A strong middle infield has been the key to many successful MLB clubs. The powerhouse Brooklyn Dodgers of the late ’40s and early ’50s had Hall of Famers Pee Wee Reese and Jackie Robinson at short and second base respectively, the go-go White Sox of the ’50s had HOFers Luis Aparicio and Nellie Fox, the big red machine of the mid ’70s had Dave Concepcion and Joe Morgan, and there are many more examples.
The 2016 Met duo consisting of shortstop Asdrubal Cabrera and second sacker Neil Walker was not of that caliber but they were very productive. The switch-hitting Cabrera, despite dealing with a sore knee, put up an excellent slash line of .280/.336/.474 with 23 home runs. As a fielder, he did have some range limitations made worse by the knee problems but basically he gobbled up every ball he got to, he had only seven errors in 135 games at shortstop giving him a career-high FLD% of .986. His throwing was very accurate with plenty of zing on it.
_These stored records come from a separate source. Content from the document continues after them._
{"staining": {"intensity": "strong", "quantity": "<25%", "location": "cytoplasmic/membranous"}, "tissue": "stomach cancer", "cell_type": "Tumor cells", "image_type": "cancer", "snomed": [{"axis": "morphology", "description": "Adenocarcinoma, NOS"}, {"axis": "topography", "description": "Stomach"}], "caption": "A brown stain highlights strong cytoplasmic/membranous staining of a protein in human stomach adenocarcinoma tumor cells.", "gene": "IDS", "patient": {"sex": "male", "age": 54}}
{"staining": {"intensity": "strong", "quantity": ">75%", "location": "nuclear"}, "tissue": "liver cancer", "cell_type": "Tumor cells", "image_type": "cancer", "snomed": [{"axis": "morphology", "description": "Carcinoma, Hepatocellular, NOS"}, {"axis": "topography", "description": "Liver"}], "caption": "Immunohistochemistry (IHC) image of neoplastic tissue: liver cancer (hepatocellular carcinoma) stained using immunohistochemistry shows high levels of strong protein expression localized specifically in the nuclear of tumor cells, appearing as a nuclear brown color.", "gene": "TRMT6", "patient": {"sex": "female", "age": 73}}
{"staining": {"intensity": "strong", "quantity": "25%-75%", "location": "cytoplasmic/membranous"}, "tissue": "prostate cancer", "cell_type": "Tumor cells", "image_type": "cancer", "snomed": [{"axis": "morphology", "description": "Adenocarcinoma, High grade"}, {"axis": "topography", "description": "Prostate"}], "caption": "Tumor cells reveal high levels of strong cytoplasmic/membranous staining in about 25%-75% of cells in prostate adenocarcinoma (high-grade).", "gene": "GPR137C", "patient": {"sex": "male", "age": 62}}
Walker, another switch-hitter, had a comparable slash line of .282/.347/.476 with 23 homers. Walker missed all of September due to a back problem, but when he played he was similar to Cabrera in that he mostly comes up with all balls hit to him, although his range too was a bit limited due to his back injury. He also posted a .986 FLD%, same as Cabrera, in fact, their stats are so close it is almost eerie.
The Cabrera/Walker combination was one of the best middle infields the Mets have ever had. Some of the good Met middle infields of the past include the mid 80’s duo of shortstop Rafael Santana and second baseman Wally Backman, and the late ’90s and early 2000’s combination of shortstop Rey Ordonez and second baseman Edgardo Alfonzo. All were excellent in the field, Backman could hit and Alfonzo was a terrific hitter as well, but unfortunately the slender Ordonez and Sanatana were notoriously light hitters.
There was one combination from the past that probably was a little better than the current middle infield. In 2006 a young Jose Reyes had a stellar season at shortstop for the Mets, with a slash line of .300/.354/.487 with 19 homers and 64 SB. Reyes may not have been quite as sure handed as Cabrera but he did get to a lot of balls and had electric velocity on throws to first.
The second baseman in 2006 for the Mets was Jose Valentin, who put up a slash line of .271/.330/.490 with 18 home runs. So as much as I like Cabrera and Walker, a slight edge might go to that 2006 Met middle infield.
However, it should be noted that the best may be yet to come for Cabrera and Walker in 2017. Both seem to have recovered from the injuries that hampered them in 2016. Both will be in their age 31 season which is still near peak for many baseball players. They have a year under their belt as double-play partners, and they look good turning twin killings. In the 2017 spring training season each has hit 3 homers as of this writing. Cabrera has positively smoked the ball for a .360 batting average in ST, although Walker’s .245 mark is more pedestrian. True it is only spring training, but the fact that both have looked good at the plate and in the field is a positive sign.
If both stay relatively healthy in 2017, they may well prove to be the best middle infield combination the Mets have ever had. That scenario would go a long way toward powering the Mets into the post-season once again.